Friday, February 24, 2017

Blu-Ray Review: 'Psychomania'

A vicious gang of bikers who kill themselves in order to return from the grave even more badass. What’s not to like about the plot of Don Sharp’s 1973 horror joint, Psychomania (also known as The Death Wheelers). Already a sleazy cult classic, Arrow Video just released a fantastic new special edition Blu-ray, which, if you have any inkling or proclivities towards this sort of fare, you should pick up.

Cards on the table, I definitely own a Psychomania t-shirt, just in case you wondered where my heart lies. But that doesn’t make this package any less rad. The film is goofy and strange and chaotic. It’s a kind of Gothic horror Wild Ones.

Psychomania revolves around Tom Latham (Nicky Henson, Witchfinder General), the psychopathic leader of a gang of dope ass motorcycle mods called “The Living Dead.” You can tell he’s a tough guy because he loves his goody-goody girlfriend, Abby (Mary Larkin), and his mother (Beryl Reid). They spend most of their time terrorizing their small town, and by terrorizing, I mean harassing shoppers at the local supermarket, sticking their tongues out at truck drivers, and hanging out in a Stonehenge-looking spot called the “Seven Witches.” Tom’s mom and their spooky (maybe Satanic) butler, Shadwell (George Sanders), are way into the occult and black magic. When Tom figure out how to kill himself and come back, he entices the rest of the gang to follow suit, and the undead bikers continue to wreak moderately inconvenient havoc.

Psychomania is a weirdly paced film. It meanders around, and the whole thing ends just when if feels like shit can finally take the flying leap into insanity that is so desperately wants to. But it’s blend of American biker movie tropes, swinging mod energy, and general weirdness makes it impossible to look away. The enduring image of a motorcycle leaping out of a fresh grave, combines with eerie atmosphere and solid stunts.

With his background in Hammer horror flicks like Kiss of the Vampire, Don Sharp gives the film a classic horror feel in low-budget, warped exploitation trappings. A stripped-down, fuzzed-out guitar score from John Cameron adds a psychedelic flair. 

Through it never digs deep into the demonic angle—it’s more of a free-wheeling 1960s holdover take on the dark arts—it’s a gleefully strange slice of cult cinema, unlike anything you’ll find elsewhere. And what the hell, there’s a joyously chaotic suicide montage as the gang members up the ante one after another.

The Image and the Extras

This isn’t he first Blu-ray release for Psychomania (Severin Films gave it a fantastic edition back in 2010), but the Arrow Video version is top notch. Restored from a 35mm print, with a subsequent 2K scan, the movie has never looked this good. I first saw this on a warped bootlegged VHS tape, and it’s like g a different movie. The colors pop, down to Tom’s flaming pink leather jacket nametag. But even with the upgrade, it’s grainy and frazzled enough to make it feel like you’re watching the backend of a drive-in double feature or tucked away in some seedy, hole-in-the-wall, almost arthouse theater munching popcorn.

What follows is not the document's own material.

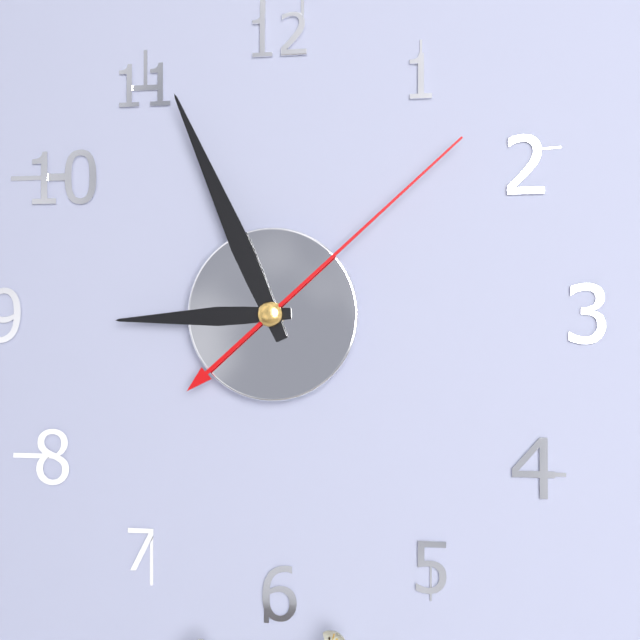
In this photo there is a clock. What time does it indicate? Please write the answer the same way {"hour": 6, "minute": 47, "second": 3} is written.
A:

And of course, Arrow crams as much into this release as physically possible. It contains the half-hour documentary “Return of the Living Dead” that was originally produced for Severin’s Psychomania release. This contains interviews with Nicky Henson, Mary Larkin, and Denis Gilmore, and other cast members, as well as stunt performers. It’s an engaging look at how the cast and crew view what has become a cult classic, the low-rent production, and the film’s unexpected (mildly) popular endurance.

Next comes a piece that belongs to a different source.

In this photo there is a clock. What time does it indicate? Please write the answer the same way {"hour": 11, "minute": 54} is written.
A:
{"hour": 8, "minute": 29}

“Sound of Psychomania” interviews composer, and Collective Consciousness Society founder, John Cameron. “Riding Free” talks with Harvey Andrews, who penned the folksy funeral dirge played at Tom’s funeral—and the now-aged singer/songwriter even takes the tune out for one more spin. “Hell for Leather” gets into the distinctively era appropriate costume design. There’s even a feature about the restoration process, as well as an illustrated booklet.

Should You Buy This?

Yes, you should buy the hell out of this Psychomania Blu-ray. Pick it up for the picture. Like I said, it’s never looked this good—probably not even on a pristine print rolled right off the production line. The extras are all well and good, but it’s the movie itself that’s the true selling point. If you’re a fan of cult horror, Psychomania needs to to sit on your shelf. A ‘70s swinging mod vibe wrapped in a gothic horror aesthetic, it’s an off-kilter genre gem.